■ **Instructions to follow**:
Repeat all of the data precisely.

■ **Source data**:

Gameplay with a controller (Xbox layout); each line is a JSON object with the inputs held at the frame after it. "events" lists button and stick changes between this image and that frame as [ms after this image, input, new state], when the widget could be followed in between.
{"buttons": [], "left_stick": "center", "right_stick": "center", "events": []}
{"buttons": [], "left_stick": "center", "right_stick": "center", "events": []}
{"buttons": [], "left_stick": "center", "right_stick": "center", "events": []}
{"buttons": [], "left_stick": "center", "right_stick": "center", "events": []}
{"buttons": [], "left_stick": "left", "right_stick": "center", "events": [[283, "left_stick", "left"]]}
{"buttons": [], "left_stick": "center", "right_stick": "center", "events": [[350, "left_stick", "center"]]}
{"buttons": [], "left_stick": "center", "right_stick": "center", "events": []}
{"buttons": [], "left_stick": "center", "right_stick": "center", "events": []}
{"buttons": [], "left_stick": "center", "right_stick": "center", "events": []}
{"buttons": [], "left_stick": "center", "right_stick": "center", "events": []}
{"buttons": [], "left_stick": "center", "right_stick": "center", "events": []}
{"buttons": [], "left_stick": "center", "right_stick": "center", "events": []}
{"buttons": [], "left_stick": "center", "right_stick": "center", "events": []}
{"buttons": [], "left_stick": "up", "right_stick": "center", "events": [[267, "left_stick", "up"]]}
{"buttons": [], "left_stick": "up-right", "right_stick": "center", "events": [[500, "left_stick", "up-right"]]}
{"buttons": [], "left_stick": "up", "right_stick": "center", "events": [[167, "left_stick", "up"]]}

■ **Answer for the task**:
Gameplay with a controller (Xbox layout); each line is a JSON object with the inputs held at the frame after it. "events" lists button and stick changes between this image and that frame as [ms after this image, input, new state], when the widget could be followed in between.
{"buttons": [], "left_stick": "center", "right_stick": "center", "events": []}
{"buttons": [], "left_stick": "center", "right_stick": "center", "events": []}
{"buttons": [], "left_stick": "center", "right_stick": "center", "events": []}
{"buttons": [], "left_stick": "center", "right_stick": "center", "events": []}
{"buttons": [], "left_stick": "left", "right_stick": "center", "events": [[283, "left_stick", "left"]]}
{"buttons": [], "left_stick": "center", "right_stick": "center", "events": [[350, "left_stick", "center"]]}
{"buttons": [], "left_stick": "center", "right_stick": "center", "events": []}
{"buttons": [], "left_stick": "center", "right_stick": "center", "events": []}
{"buttons": [], "left_stick": "center", "right_stick": "center", "events": []}
{"buttons": [], "left_stick": "center", "right_stick": "center", "events": []}
{"buttons": [], "left_stick": "center", "right_stick": "center", "events": []}
{"buttons": [], "left_stick": "center", "right_stick": "center", "events": []}
{"buttons": [], "left_stick": "center", "right_stick": "center", "events": []}
{"buttons": [], "left_stick": "up", "right_stick": "center", "events": [[267, "left_stick", "up"]]}
{"buttons": [], "left_stick": "up-right", "right_stick": "center", "events": [[500, "left_stick", "up-right"]]}
{"buttons": [], "left_stick": "up", "right_stick": "center", "events": [[167, "left_stick", "up"]]}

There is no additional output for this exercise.